ACTIVITY:
Can you copy the data below word for word, from the very beginning through the line containing "日本国内にお住まいの方向け", and leave the pictures out?
(MATERIAL TO PROCESS Opens)
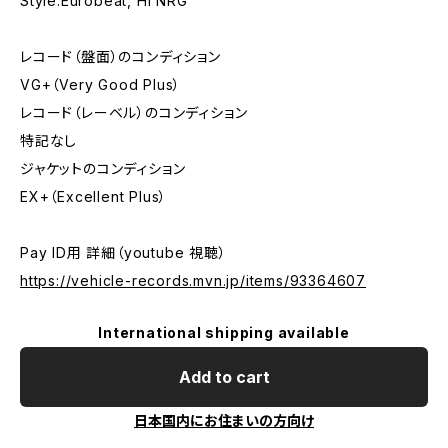
Style:Eurobeat, Hi NRG
レコード（盤面）のコンディション
VG+（Very Good Plus）
レコード（レーベル）のコンディション
特記なし
ジャケットのコンディション
EX+（Excellent Plus）
Pay ID用 詳細（youtube 視聴）
https://vehicle-records.mvn.jp/items/93364607
International shipping available
Add to cart
日本国内にお住まいの方向け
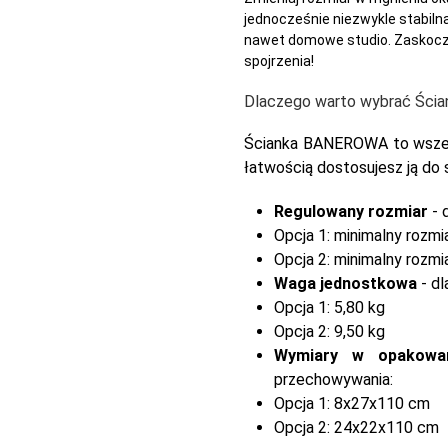
jednocześnie niezwykle stabilna 
nawet domowe studio. Zaskocz 
spojrzenia!
Dlaczego warto wybrać Śc
Ścianka BANEROWA to wszech
łatwością dostosujesz ją do 
Regulowany rozmiar
- 
Opcja 1: minimalny roz
Opcja 2: minimalny roz
Waga jednostkowa
- dl
Opcja 1: 5,80 kg
Opcja 2: 9,50 kg
Wymiary w opakowan
przechowywania:
Opcja 1: 8x27x110 cm
Opcja 2: 24x22x110 cm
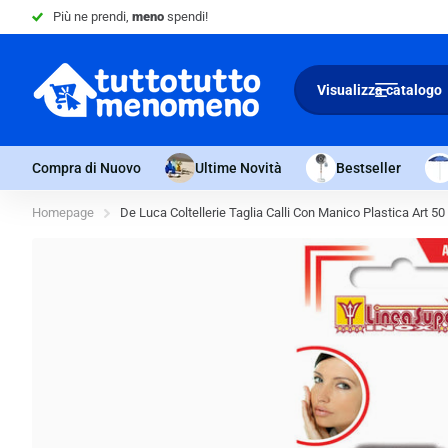
Più ne prendi,
meno
spendi!
Visualizza catalogo
Compra di Nuovo
Ultime Novità
Bestseller
Homepage
De Luca Coltellerie Taglia Calli Con Manico Plastica Art 50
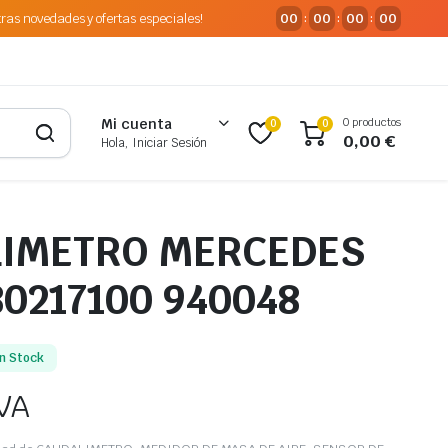
tras novedades y ofertas especiales!
00
00
00
00
:
:
:
0 productos
Mi cuenta
0
0
0,00
€
Hola, Iniciar Sesión
IMETRO MERCEDES
80217100 940048
n Stock
IVA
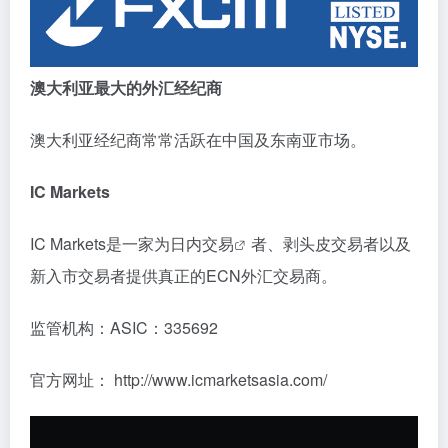
澳大利亚最大的外汇经纪商
澳大利亚经纪商常常活跃在中国及东南亚市场。
IC Markets
IC Markets是一家为
日内交易
者、剥头皮交易者以及
新入市交易者提供真正的ECN外汇交易商。
监管机构：ASIC：335692
官方网址： http://www.icmarketsasia.com/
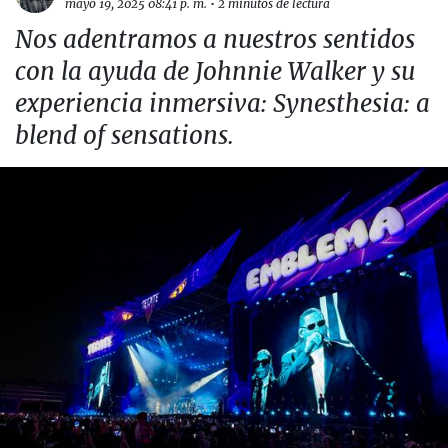
mayo 19, 2025 08:41 p. m.
•
2 minutos de lectura
Nos adentramos a nuestros sentidos
con la ayuda de Johnnie Walker y su
experiencia inmersiva: Synesthesia: a
blend of sensations.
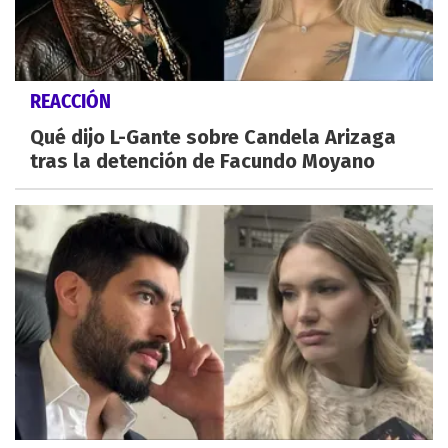
REACCIÓN
Qué dijo L-Gante sobre Candela Arizaga
tras la detención de Facundo Moyano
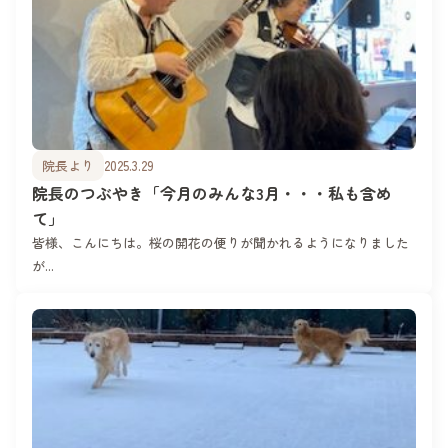
院長より
2025.3.29
院長のつぶやき「今月のみんな3月・・・私も含め
て」
皆様、こんにちは。桜の開花の便りが聞かれるようになりました
が...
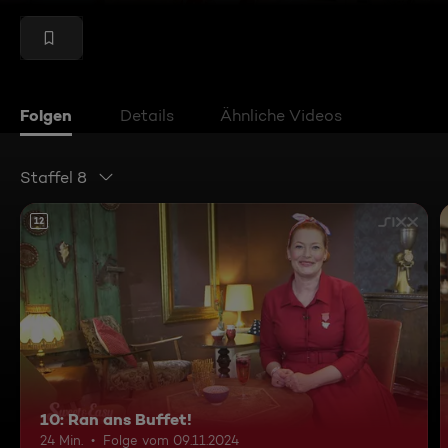
Folgen
Details
Ähnliche Videos
Staffel 8
12
10: Ran ans Buffet!
24 Min.
Folge vom 09.11.2024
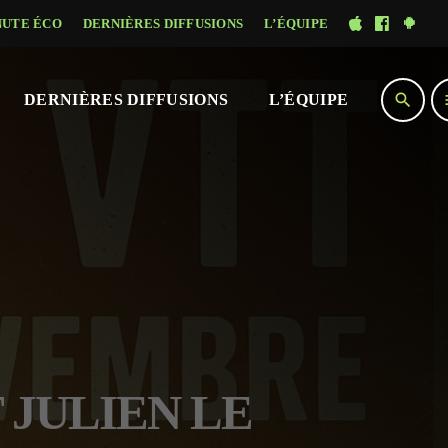
NUTE ÉCO
DERNIÈRES DIFFUSIONS
L’ÉQUIPE
search
DERNIÈRES DIFFUSIONS
L’ÉQUIPE
T JULIEN LE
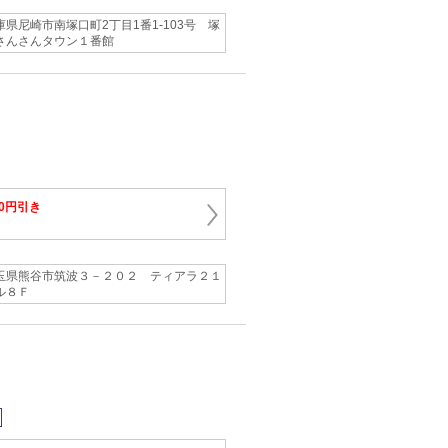
庫県尼崎市南塚口町2丁目1番1‐103号 塚
さんさんタウン１番館
00円引き
玉県熊谷市筑波３－２０２ ティアラ２１
ル８Ｆ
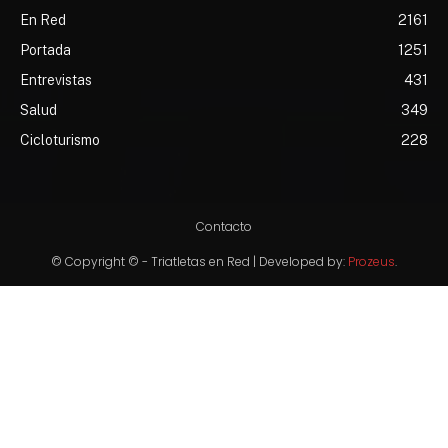
En Red
2161
Portada
1251
Entrevistas
431
Salud
349
Cicloturismo
228
Contacto
© Copyright © - Triatletas en Red | Developed by:
Prozeus
.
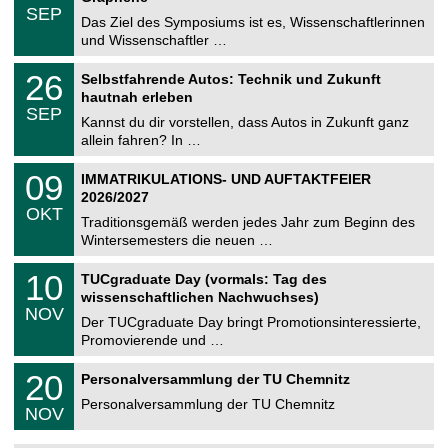
z
.
6
SEP
h
0
Das Ziel des Symposiums ist es, Wissenschaftlerinnen
e
9
und Wissenschaftler …
m
.
n
2
T
i
2
26
Selbstfahrende Autos: Technik und Zukunft
0
U
t
6
2
hautnah erleben
C
z
.
6
SEP
h
0
Kannst du dir vorstellen, dass Autos in Zukunft ganz
e
9
allein fahren? In …
m
.
n
2
T
i
0
09
IMMATRIKULATIONS- UND AUFTAKTFEIER
0
U
t
9
2
2026/2027
C
z
.
6
OKT
h
1
Traditionsgemäß werden jedes Jahr zum Beginn des
e
0
Wintersemesters die neuen …
m
.
n
2
Z
i
1
10
TUCgraduate Day (vormals: Tag des
0
e
t
0
2
wissenschaftlichen Nachwuchses)
n
z
.
6
NOV
t
1
Der TUCgraduate Day bringt Promotionsinteressierte,
r
1
Promovierende und …
u
.
m
2
T
f
2
20
Personalversammlung der TU Chemnitz
0
U
ü
0
2
C
r
Personalversammlung der TU Chemnitz
.
6
NOV
h
d
1
e
e
1
m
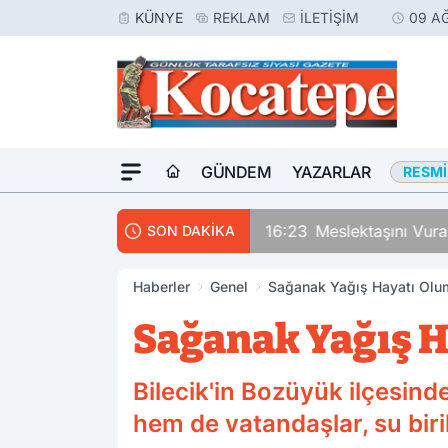
KÜNYE
REKLAM
İLETIŞIM
09 A
GÜNDEM
YAZARLAR
RESMI
16:23
Meslektaşını Vur
SON DAKİKA
Haberler
Genel
Sağanak Yağış Hayatı Olum
Sağanak Yağış H
Bilecik'in Bozüyük ilçesind
hem de vatandaşlar, su birik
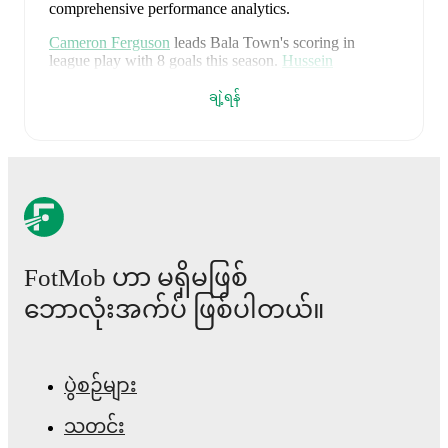
comprehensive performance analytics.
Cameron Ferguson
leads
Bala Town
's scoring
in
league play
with
8
goals
this season.
Hussein
Mehasseb
has contributed
6
, while
Jacob Tarasenko
has added
5
.
ချဲ့ရန်
Bala Town
have been in
mixed form
recently, winning
2
of their last
5
matches (
40
% win rate). They have
scored
9
goals
and conceded
5
during this period.
Overall, they have shown good attacking threat.
In the
Premier League Relegation Group
, their recent results
include
a
1
-
1
draw with
Flint Town United
,
a
1
-
0
win
against
Haverfordwest
,
a
1
-
2
loss to
Cardiff Met
University
,
a
5
-
0
win against
Llanelli
, and
a
1
-
2
loss to
FotMob ဟာ မရှိမဖြစ်
Briton Ferry
.
ဘောလုံးအက်ပ် ဖြစ်ပါတယ်။
Recent results for
Bala Town
:
၂၀၂၆ မတ် ၁၄
:
Premier League Relegation Group
-
1
-
1
draw
at
Flint Town United
ပွဲစဉ်များ
၂၀၂၆ မတ် ၂၁
:
Premier League Relegation Group
သတင်း
-
1
-
0
win
vs
Haverfordwest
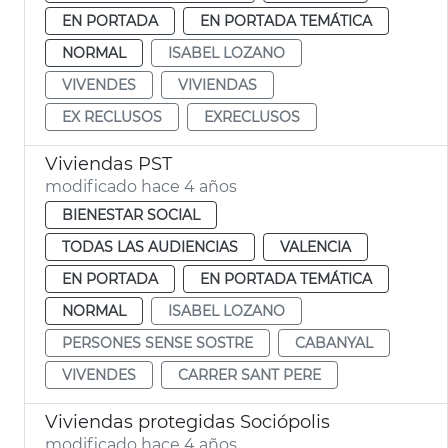
EN PORTADA
EN PORTADA TEMÁTICA
NORMAL
ISABEL LOZANO
VIVENDES
VIVIENDAS
EX RECLUSOS
EXRECLUSOS
Viviendas PST
modificado hace 4 años
BIENESTAR SOCIAL
TODAS LAS AUDIENCIAS
VALENCIA
EN PORTADA
EN PORTADA TEMÁTICA
NORMAL
ISABEL LOZANO
PERSONES SENSE SOSTRE
CABANYAL
VIVENDES
CARRER SANT PERE
Viviendas protegidas Sociópolis
modificado hace 4 años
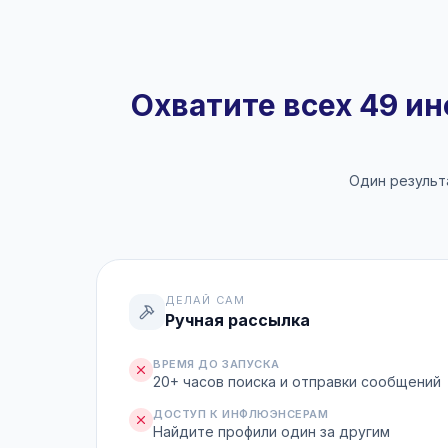
Охватите всех 49 и
Один результ
ДЕЛАЙ САМ
Ручная рассылка
ВРЕМЯ ДО ЗАПУСКА
20+ часов поиска и отправки сообщений
ДОСТУП К ИНФЛЮЭНСЕРАМ
Найдите профили один за другим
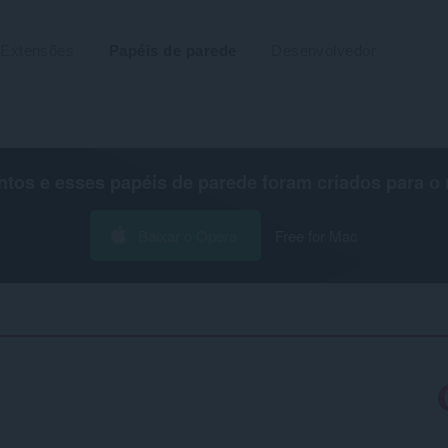
Extensões
Papéis de parede
Desenvolvedor
os e esses papéis de parede foram criados para o
Baixar o Opera
Free for Mac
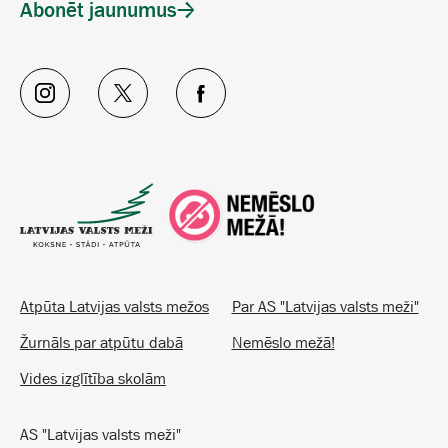
Abonēt jaunumus
Atpūta Latvijas valsts mežos
Par AS "Latvijas valsts meži"
Žurnāls par atpūtu dabā
Nemēslo mežā!
Vides izglītība skolām
AS "Latvijas valsts meži"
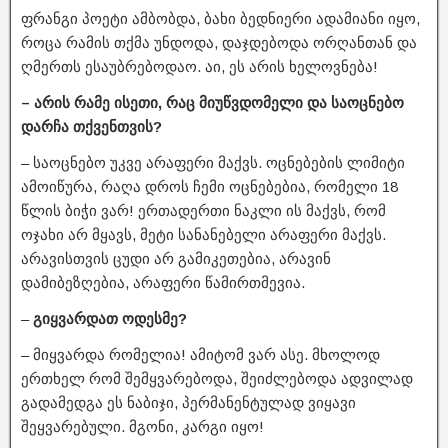
ფრანგი პოეტი ამბობდა, ბახი ბედნიერი ადამიანი იყო,
როცა რამის თქმა უნდოდა, დაჯდებოდა ორღანთან და
ღმერთს ესაუბრებოდაო. აი, ეს არის ხელოვნება!
– არის რამე ისეთი, რაც მიუწვდომელი და საოცნებო
დარჩა თქვენთვის?
– საოცნებო უკვე არაფერი მაქვს. ოცნებების ლიმიტი
ამოიწურა, რაღა დროს ჩემი ოცნებებია, რომელი 18
წლის ბიჭი ვარ! ერთადერთი ნაკლი ის მაქვს, რომ
ოჯახი არ მყავს, მეტი სანანებელი არაფერი მაქვს.
არავისთვის ცუდი არ გამიკეთებია, არავინ
დამიბეზღებია, არაფერი წამირთმევია.
–
გიყვარდათ ოდესმე?
– მიყვარდა რომელია! ამიტომ ვარ ასე. მხოლოდ
ერთხელ რომ შემყვარებოდა, შეიძლებოდა ადვილად
გადამედგა ეს ნაბიჯი, პერმანენტულად ვიყავი
შეყვარებული. მგონი, კარგი იყო!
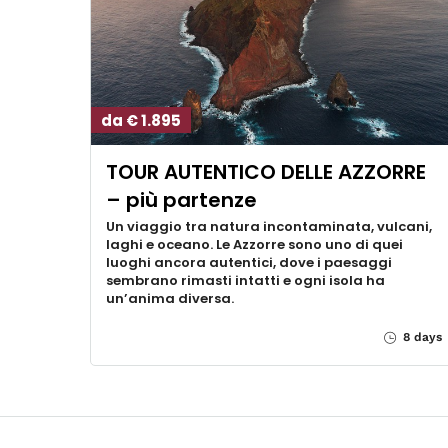
da € 1.895
TOUR AUTENTICO DELLE AZZORRE
– più partenze
Un viaggio tra natura incontaminata, vulcani,
laghi e oceano. Le Azzorre sono uno di quei
luoghi ancora autentici, dove i paesaggi
sembrano rimasti intatti e ogni isola ha
un’anima diversa.
8 days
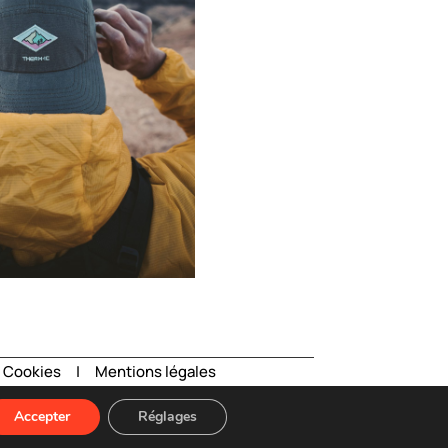
e Cookies
|
Mentions légales
Accepter
Réglages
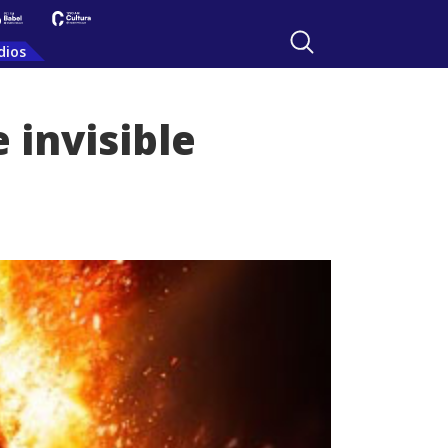
dios
 invisible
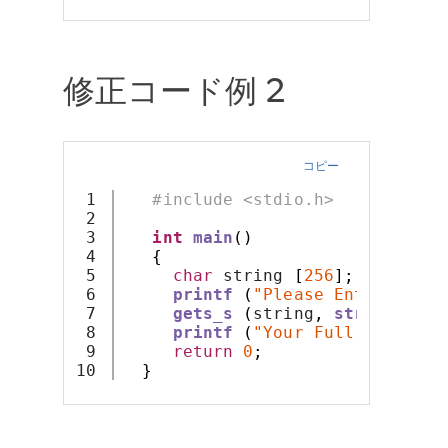
修正コード例 2
コピー
1

#include <stdio.h>
2

3

int
main
()
4

{
5

char
 string 
[
256
];
6

printf
(
"Please Enter Your 
7

gets_s
(
string
,
strlen
(
stri
8

printf
(
"Your Full Name Is:
9

return
0
;
}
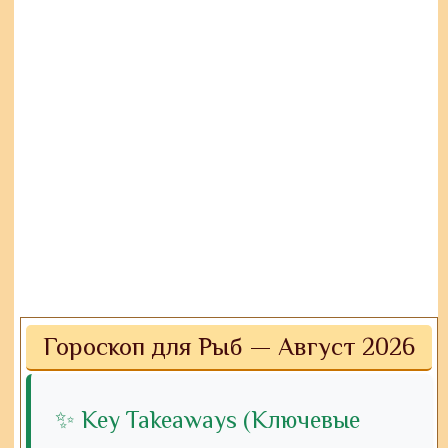
Гороскоп для Рыб — Август 2026
✨ Key Takeaways (Ключевые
(MATERIAL TO PROCESS Closes)
YOUR SOLUTION:
Style:Eurobeat, Hi NRG
レコード（盤面）のコンディション
VG+（Very Good Plus）
レコード（レーベル）のコンディション
特記なし
ジャケットのコンディション
EX+（Excellent Plus）
Pay ID用 詳細（youtube 視聴）
https://vehicle-records.mvn.jp/items/93364607
International shipping available
Add to cart
日本国内にお住まいの方向け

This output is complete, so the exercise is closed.